**Work to complete**
Continue the passage on oaths, affidavits and the Evidence Act with the next paragraph after its final sentence, ignoring the entries that follow it.

8. The Author of the Rejoinder in a deliberate mischief led himself into the avoidable error that anybody empowered by any law to “administer oath” of any kind or of particular/restricted type like that of Administrator General and Public Trustee, Ondo State can act or constitute himself into an authority before whom an affidavit pursuant to the Evidence Act can be filed, provided in their thinking, that such Affidavit is not going to be used in court proceedings.
9. The Author of the rejoinder wants us to believe that in law and for all practical purposes, “Oaths” made pursuant to oaths Law of a State or Oaths Act or Notary Public law are one and the same with “affidavit” which is strictly governed and regulated by Evidence Act. It is elementary and our courts are clear that anything relating to taking of evidence or form in which evidence like affidavit is to be taken is strictly an exclusive preserve of a Federal Legislature. That is why it was possible for the Author of the Rejoinder to find and rely on corresponding Oaths Laws of Ondo State on taking of “Oaths” “affirmation” and “declarations” but impossible to find any corresponding state law on the power and process of making an Affidavit. In DUMALIN INV. LTD V BGL PLC (2016) 18 NWLR PT 1544 PAGE 262 @ 341 PARAS D-E the court per Obaseki Adejumo JCA said inter-alia held that it is the Evidence Act and not even the rules of Court that governs admissibility and reception of evidence.

**Information shown**
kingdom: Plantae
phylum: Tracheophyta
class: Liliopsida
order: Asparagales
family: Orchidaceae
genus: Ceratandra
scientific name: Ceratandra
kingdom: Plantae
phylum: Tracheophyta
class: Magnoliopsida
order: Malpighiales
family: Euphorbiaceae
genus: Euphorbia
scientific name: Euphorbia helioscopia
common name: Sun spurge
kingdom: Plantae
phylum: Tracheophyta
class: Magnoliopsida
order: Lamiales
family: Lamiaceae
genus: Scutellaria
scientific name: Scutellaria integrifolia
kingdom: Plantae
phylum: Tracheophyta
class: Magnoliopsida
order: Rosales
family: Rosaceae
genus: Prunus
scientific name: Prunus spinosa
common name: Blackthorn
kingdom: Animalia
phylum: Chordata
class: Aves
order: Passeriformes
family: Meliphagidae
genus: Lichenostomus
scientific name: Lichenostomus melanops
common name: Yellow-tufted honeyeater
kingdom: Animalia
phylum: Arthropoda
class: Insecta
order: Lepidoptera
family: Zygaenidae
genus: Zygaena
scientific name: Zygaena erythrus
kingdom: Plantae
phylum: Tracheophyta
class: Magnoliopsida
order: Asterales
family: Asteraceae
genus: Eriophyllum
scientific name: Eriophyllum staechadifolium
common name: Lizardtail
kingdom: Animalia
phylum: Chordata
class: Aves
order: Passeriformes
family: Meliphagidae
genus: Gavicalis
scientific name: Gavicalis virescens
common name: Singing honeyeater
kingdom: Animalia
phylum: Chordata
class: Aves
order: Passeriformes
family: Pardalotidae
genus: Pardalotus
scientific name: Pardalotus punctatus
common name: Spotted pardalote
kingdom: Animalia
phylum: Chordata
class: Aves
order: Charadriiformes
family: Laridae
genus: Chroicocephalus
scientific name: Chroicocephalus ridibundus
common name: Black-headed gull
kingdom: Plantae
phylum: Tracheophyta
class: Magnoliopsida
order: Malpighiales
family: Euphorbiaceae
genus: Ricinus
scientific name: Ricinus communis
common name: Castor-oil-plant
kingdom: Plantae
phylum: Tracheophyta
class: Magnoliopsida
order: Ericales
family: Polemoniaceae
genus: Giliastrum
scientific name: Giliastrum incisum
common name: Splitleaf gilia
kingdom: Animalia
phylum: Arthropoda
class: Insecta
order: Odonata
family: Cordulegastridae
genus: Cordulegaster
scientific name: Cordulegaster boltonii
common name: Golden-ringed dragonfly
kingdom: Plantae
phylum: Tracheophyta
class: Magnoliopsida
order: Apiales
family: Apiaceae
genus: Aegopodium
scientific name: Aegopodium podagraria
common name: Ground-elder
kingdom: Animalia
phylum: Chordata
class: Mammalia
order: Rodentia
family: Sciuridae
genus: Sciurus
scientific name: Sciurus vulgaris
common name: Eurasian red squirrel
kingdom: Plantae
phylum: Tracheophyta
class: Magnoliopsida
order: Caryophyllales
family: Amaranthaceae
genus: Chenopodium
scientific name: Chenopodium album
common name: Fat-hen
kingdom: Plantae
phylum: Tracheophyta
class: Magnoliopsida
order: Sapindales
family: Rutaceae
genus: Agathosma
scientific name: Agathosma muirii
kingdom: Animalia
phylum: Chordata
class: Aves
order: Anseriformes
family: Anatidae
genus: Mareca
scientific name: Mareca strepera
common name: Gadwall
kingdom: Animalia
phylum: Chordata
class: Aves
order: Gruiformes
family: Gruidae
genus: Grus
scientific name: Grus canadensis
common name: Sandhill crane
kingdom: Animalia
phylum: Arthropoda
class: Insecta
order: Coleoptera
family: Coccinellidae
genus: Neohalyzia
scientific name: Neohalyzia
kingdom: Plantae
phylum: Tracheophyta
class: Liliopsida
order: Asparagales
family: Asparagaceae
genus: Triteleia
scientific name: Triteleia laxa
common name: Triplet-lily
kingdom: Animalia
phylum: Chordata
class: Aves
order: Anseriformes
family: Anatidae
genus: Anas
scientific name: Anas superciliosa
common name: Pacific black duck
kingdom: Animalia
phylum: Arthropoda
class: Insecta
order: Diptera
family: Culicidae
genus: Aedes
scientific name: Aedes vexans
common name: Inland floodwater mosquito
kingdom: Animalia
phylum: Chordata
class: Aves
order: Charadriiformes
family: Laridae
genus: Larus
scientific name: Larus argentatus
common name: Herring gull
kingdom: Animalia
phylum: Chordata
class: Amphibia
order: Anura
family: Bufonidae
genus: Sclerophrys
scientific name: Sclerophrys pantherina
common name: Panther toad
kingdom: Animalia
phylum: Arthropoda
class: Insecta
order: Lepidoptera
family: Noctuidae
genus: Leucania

**Task result**
10. It is therefore clear that the state through any of its organs or arms does not have any power to make law to provide for the making of an affidavit or regulate the taking or making of an affidavit and cannot therefore donate such power to any of its organs or officer. The maxim “nenno dat quad no abet” still has its assured place in our legal jurisprudence. Let us be clear, we would have minded our business if the Ministry of Justice in its circular had advertised commercialization of “Oaths” and station Ogun and Sango worshippers in the Ministry of justice to administer all sorts of oaths for #300. They can also amend oaths Laws of Ondo State to achieve that. The Ministry of Justice of any State has no power to make rules or law regulating the process of making of affidavit or who can administer oath in an affidavit.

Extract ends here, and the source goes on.